As recentes pautas do Superior Tribunal Militar, responsável por julgar delitos cometidos por militares das Forças Armadas sob o Código Penal Militar, lançam luz sobre as principais transgressões ocorridas nos quartéis das Forças Armadas Brasileiras nos últimos meses. Uma análise detalhada dessas pautas revela uma tendência interessante ao mesmo tempo que preocupante: uma proporção significativa dos crimes está vinculada a questões financeiras.
Das infrações listadas para julgamento nas 10 últimas pautas divulgadas pela Justiça Militar da União, crimes como estelionato, peculato, peculato-furto, furto qualificado e os relacionados à Lei de Licitações somam 30 casos. Isso indica que, de todos os delitos cometidos por militares, aproximadamente 30% têm motivações financeiras.
Crimes como desacato, deserção e violência contra inferior, embora comuns, são em número bem menor do que os crimes onde os acusados tem o objetivo de obter alguma vantagem financeira.
Um militar na graduação de subtenente, que optou por não se identificar, ouvido por telefone, revelou à Revista Sociedade Militar que certas práticas irregulares acabaram se tornando comuns para solucionar problemas com rapidez dentro das instituições militares, o que para ele contribui – em sua visão – com esse alto índice de ilícitos.

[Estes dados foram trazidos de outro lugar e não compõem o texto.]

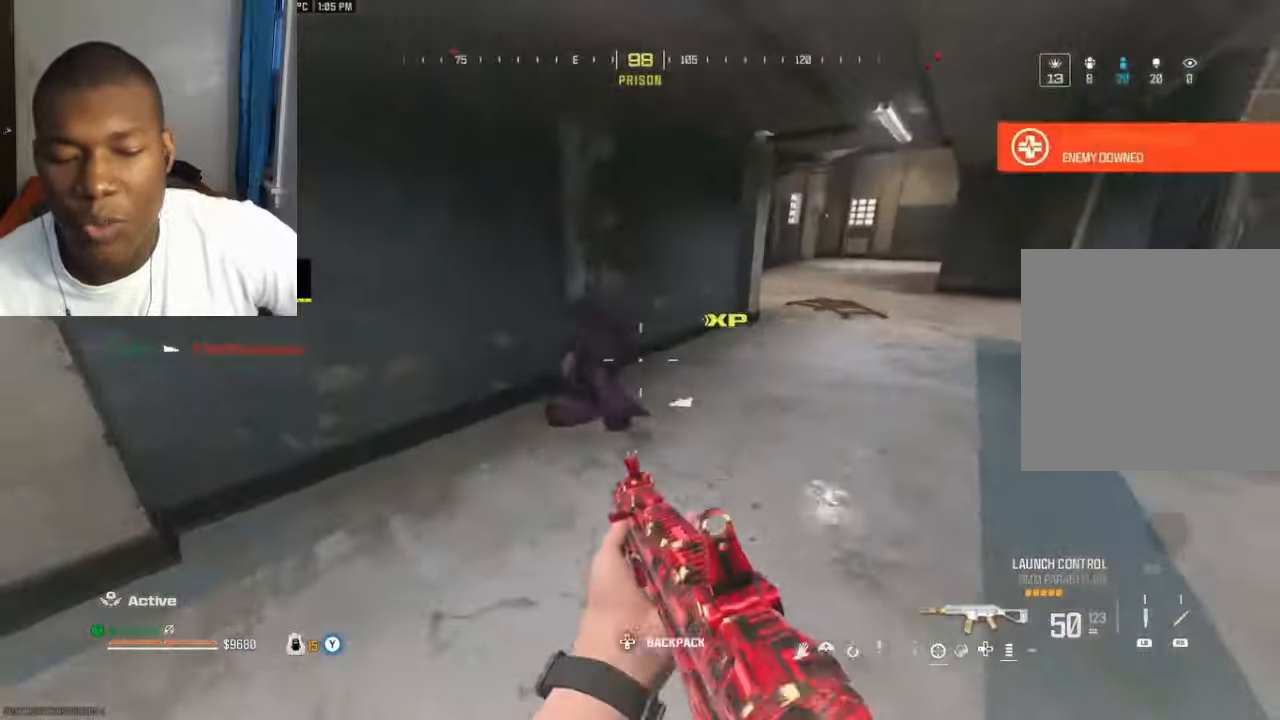
{"dt_ms": 500, "buttons": [], "left_stick": "up-right", "right_stick": "up-left"}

Segundo explica, uma dessas práticas é conhecida como “química”. O procedimento acontece quando uma unidade militar possui recursos destinados a uma atividade específica, como um serviço, mas se depara com a necessidade urgente de adquirir um material. A urgência pode vir da visita iminente de um chefe militar, de uma operação importante etc. Para não desapontar a liderança ou falhar na missão – muitas vezes o superior, comandante, chefe… grita algo como “se vira, dê o seu jeito” – o subordinado acaba buscando soluções alternativas. Ele se aproxima de um fornecedor, geralmente alguma empresa mais recorrente em contratos e solicita a emissão de uma nota fiscal fictícia, como se um serviço específico tivesse sido prestado. Posteriormente, alguém dentro da unidade confirma o recebimento do “serviço”. Após deduzir os impostos e até cobrar um “ágio”, o fornecedor devolve o valor em dinheiro vivo à unidade, permitindo a compra do material desejado e – infelizmente – o mau uso do dinheiro, que dessa vez é em espécie e fica livre para ser utilizado onde o “gestor” bem entender.
A fonte explica que a recorrência desse tipo de procedimento pode estimular a cumplicidade entre fornecedores e militares, divisão do ágio cobrado, sentimento de que “o chefe faz eu também faço” etc.
Ele conta: “A verba de material… Tem uma festa pra fazer… o cara diz que entregou tal material e entrega outro… areia e cimento, por exemplo, não tem como controlar… o cara entrega refrigerante pra festa do general e o sargento assina que recebeu um caminhão de areia… Tem ainda a química preventiva, compra tudo com o cara e quando precisar de algo emergencial ele faz… ele coloca uns centavos a mais em tudo… o sargento que faz o contato com o logista acaba indo na onda, o cara precisa de peça de liquidificador da casa dele e pega também lá na loja do comerciante “amigo”.”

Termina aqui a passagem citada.